All of this is to say that Brathwaite understands the value of connectivity. He realizes how important it is to build bridges and bring people together—different kinds of people—under the banner of common interests. In order for disc golf to grow, it must not grow insular. As all biologists know, exclusivity precedes extinction. Brathwaite’s work in the local, national, and global disc golf scenes serves as a model of inclusiveness. On the evening of this interview, for example, he had just spent seven hours at Richmond Drive Elementary School in Rock Hill, South Carolina, introducing the sport to a diverse group of students. It is the kind of thing he’s been doing for a long time.
“Around 2011, I realized I had a little knack for coaching and sharing the knowledge that I had acquired,” Brathwaite said. “Once you get to a certain level of knowledge, other people are going to start asking. It just so happened that my personality works really well with teaching and showing and guiding. There weren’t many other people doing it…made it an awesome opportunity for me to create my own niche, just to pass on information, just to be a good ambassador, to be one of those pros that people could connect with. I was a little bit shy and reluctant to do it at first. It’s becoming a more natural role for me.”
All of us have a role to play when it comes to outreach. That black people aren’t taking up the sport at a commensurate rate to white people is hardly debatable.
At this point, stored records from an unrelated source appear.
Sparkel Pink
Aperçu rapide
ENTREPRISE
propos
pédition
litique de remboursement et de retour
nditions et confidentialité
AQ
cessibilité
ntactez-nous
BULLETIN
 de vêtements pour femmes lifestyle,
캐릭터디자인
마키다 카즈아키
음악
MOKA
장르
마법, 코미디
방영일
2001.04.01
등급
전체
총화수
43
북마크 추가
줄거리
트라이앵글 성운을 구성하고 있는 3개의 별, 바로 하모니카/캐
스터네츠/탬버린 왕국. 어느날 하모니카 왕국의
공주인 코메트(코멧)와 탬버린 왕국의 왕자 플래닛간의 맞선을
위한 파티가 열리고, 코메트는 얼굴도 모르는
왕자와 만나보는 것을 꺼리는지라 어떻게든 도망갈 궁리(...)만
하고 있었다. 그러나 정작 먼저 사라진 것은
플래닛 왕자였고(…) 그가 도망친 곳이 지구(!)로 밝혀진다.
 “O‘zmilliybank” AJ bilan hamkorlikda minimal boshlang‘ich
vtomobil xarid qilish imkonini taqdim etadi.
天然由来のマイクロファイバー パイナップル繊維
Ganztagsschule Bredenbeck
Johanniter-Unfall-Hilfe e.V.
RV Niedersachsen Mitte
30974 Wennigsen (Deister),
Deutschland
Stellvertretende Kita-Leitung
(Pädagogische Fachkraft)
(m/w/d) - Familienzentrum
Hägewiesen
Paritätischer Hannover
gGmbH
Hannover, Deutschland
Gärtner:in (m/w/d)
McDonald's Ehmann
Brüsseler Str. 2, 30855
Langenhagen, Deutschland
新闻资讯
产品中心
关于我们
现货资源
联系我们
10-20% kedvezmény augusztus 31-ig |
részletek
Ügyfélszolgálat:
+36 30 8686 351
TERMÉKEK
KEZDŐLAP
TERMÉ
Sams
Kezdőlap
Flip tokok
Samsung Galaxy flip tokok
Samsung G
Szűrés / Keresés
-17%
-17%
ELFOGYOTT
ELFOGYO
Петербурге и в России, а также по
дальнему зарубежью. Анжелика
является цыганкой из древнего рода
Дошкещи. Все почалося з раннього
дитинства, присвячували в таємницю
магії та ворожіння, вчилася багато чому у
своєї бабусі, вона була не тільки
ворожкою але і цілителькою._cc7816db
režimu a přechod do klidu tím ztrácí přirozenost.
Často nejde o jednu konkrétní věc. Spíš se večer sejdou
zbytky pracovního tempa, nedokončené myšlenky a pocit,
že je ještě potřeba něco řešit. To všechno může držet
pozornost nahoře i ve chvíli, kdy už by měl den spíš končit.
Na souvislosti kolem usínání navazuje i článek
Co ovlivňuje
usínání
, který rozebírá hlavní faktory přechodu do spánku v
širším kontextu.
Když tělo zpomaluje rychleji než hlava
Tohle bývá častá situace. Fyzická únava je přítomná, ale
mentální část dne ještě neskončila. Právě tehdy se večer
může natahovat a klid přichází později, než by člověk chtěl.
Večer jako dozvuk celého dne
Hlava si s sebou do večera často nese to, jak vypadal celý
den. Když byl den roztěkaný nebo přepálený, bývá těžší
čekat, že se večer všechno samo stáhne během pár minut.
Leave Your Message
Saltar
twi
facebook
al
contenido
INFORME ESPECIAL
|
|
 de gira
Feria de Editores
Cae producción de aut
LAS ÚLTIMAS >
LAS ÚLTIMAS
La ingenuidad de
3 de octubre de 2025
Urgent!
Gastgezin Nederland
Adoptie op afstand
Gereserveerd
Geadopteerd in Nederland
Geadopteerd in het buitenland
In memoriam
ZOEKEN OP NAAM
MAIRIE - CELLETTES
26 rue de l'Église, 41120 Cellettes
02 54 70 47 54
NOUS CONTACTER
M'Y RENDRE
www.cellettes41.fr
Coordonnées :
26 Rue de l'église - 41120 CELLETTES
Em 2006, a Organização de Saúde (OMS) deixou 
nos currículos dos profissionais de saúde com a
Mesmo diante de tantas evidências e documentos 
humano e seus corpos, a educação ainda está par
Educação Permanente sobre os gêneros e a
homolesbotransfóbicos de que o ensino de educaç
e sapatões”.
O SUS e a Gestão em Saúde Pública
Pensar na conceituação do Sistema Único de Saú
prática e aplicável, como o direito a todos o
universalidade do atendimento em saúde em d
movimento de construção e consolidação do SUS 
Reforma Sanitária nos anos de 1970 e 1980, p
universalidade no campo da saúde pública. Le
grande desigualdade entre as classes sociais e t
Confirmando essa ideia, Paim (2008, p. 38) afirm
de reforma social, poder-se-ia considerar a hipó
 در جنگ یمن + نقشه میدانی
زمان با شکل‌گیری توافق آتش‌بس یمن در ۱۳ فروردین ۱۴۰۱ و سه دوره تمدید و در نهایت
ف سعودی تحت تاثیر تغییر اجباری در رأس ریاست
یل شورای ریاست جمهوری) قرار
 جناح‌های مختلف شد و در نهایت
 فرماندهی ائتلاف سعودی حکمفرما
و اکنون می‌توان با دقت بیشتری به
From tournament participants to tournament galleries; governing bodies to local associations; the United States to other countries; the constituency of the PDGA remains fairly consistent. The challenge is daunting, and the problem is complex, as are social dynamics in general. Fortunately, the solution—at least the first step of it—is simple: invite a black friend to play.
“That does seem like a logical progression,” Brathwaite agreed. “Some people are going to be more open, some people are going to be a little more reserved and cautious. Some people are like myself that will just jump right in and say, ‘Hey, I’m a guy like you. What’s going on? Let’s play this game.’”
A huge majority of disc golfers started playing because someone invited them—and they got hooked that very first time. That’s how it happened with Brathwaite. You grow disc golf the same way you grow a church, or a book club, or a tailgate party: through invitation. There is a spirit of camaraderie in disc golf that all of us have experienced, a feeling of community that keeps us coming back for more rounds even when we’re mired at an 890 rating for years on end. Limiting that sense of fellowship to a certain type of fellow would be…senseless.